■ TASK REQUIREMENTS: What lines in the data below mention the string "baik"? Copy them out.

>>

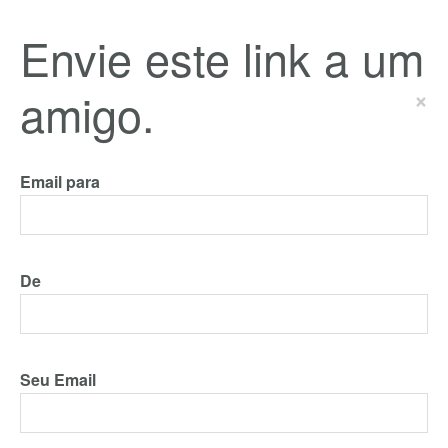
Envie este link a um
amigo.
×
Email para
De
Seu Email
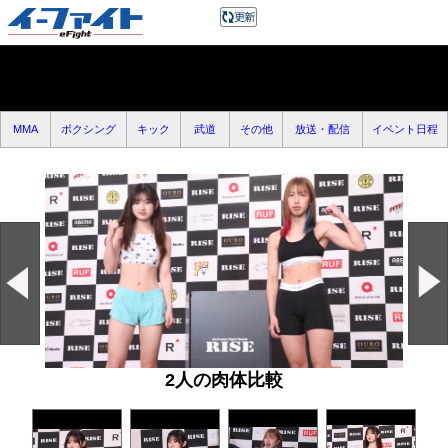
MMA
ボクシング
キック
武道
その他
放送・配信
イベント日程
2人の肉体比較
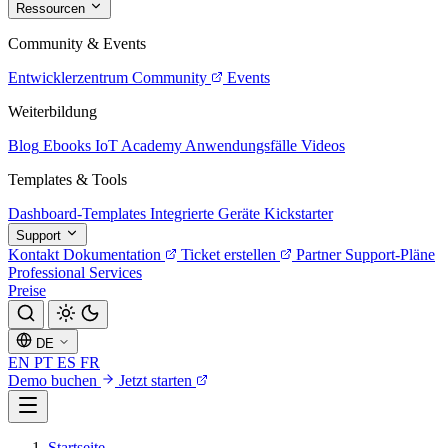
Ressourcen
Community & Events
Entwicklerzentrum
Community
Events
Weiterbildung
Blog
Ebooks
IoT Academy
Anwendungsfälle
Videos
Templates & Tools
Dashboard-Templates
Integrierte Geräte
Kickstarter
Support
Kontakt
Dokumentation
Ticket erstellen
Partner
Support-Pläne
Professional Services
Preise
DE
EN
PT
ES
FR
Demo buchen
Jetzt starten
Startseite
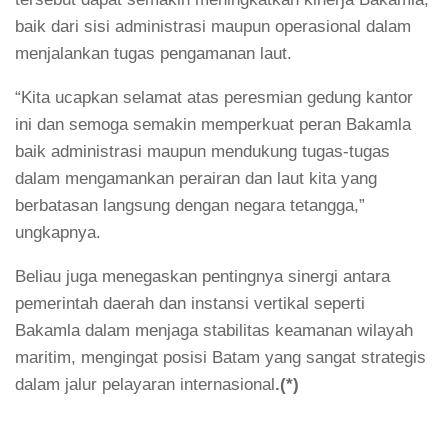
baik dari sisi administrasi maupun operasional dalam
menjalankan tugas pengamanan laut.
“Kita ucapkan selamat atas peresmian gedung kantor
ini dan semoga semakin memperkuat peran Bakamla
baik administrasi maupun mendukung tugas-tugas
dalam mengamankan perairan dan laut kita yang
berbatasan langsung dengan negara tetangga,”
ungkapnya.
Beliau juga menegaskan pentingnya sinergi antara
pemerintah daerah dan instansi vertikal seperti
Bakamla dalam menjaga stabilitas keamanan wilayah
maritim, mengingat posisi Batam yang sangat strategis
dalam jalur pelayaran internasional
.(*)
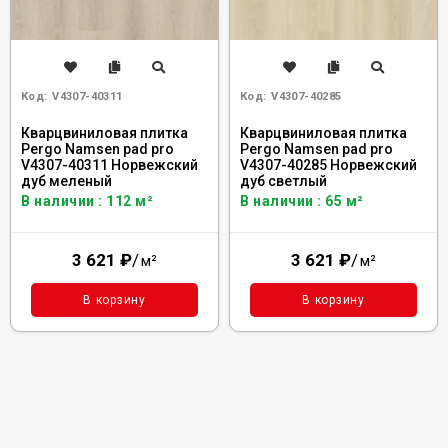
Код:
V4307-40311
Код:
V4307-40285
Кварцвиниловая плитка
Кварцвиниловая плитка
Pergo Namsen pad pro
Pergo Namsen pad pro
V4307-40311 Норвежский
V4307-40285 Норвежский
дуб меленый
дуб светлый
В наличии : 112 м²
В наличии : 65 м²
3 621
₽
/
3 621
₽
/
м²
м²
В корзину
В корзину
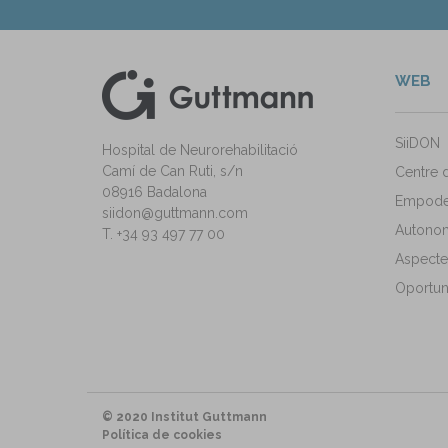
WEB
kedIn
ann Instagram
SiiDON
Hospital de Neurorehabilitació
Camí de Can Ruti, s/n
Centre 
08916 Badalona
Empode
siidon@guttmann.com
Autonomi
T. +34 93 497 77 00
Aspecte
Oportuni
© 2020 Institut Guttmann
Política de cookies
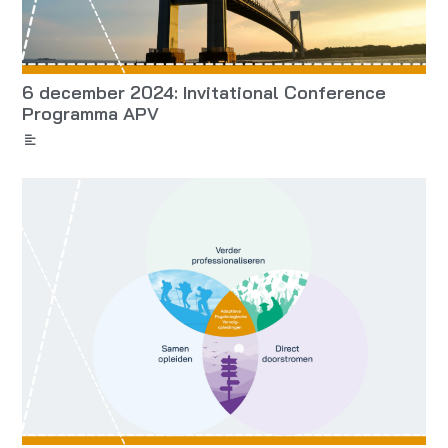
6 december 2024: Invitational Conference
Programma APV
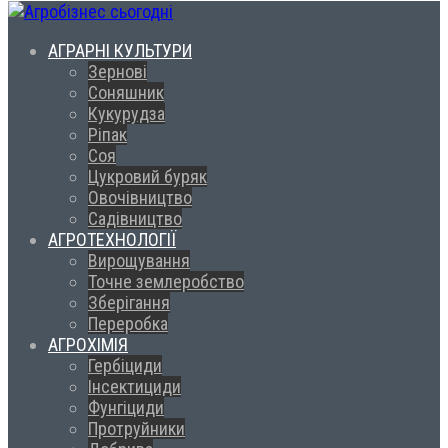
АГРАРНІ КУЛЬТУРИ
Зернові
Соняшник
Кукурудза
Ріпак
Соя
Цукровий буряк
Овочівництво
Садівництво
АГРОТЕХНОЛОГІЇ
Вирощування
Точне землеробство
Зберігання
Переробка
АГРОХІМІЯ
Гербіциди
Інсектициди
Фунгіциди
Протруйники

<<

■ RESPONSE TO THE EXERCISE:
baik dari sisi administrasi maupun operasional dalam
baik administrasi maupun mendukung tugas-tugas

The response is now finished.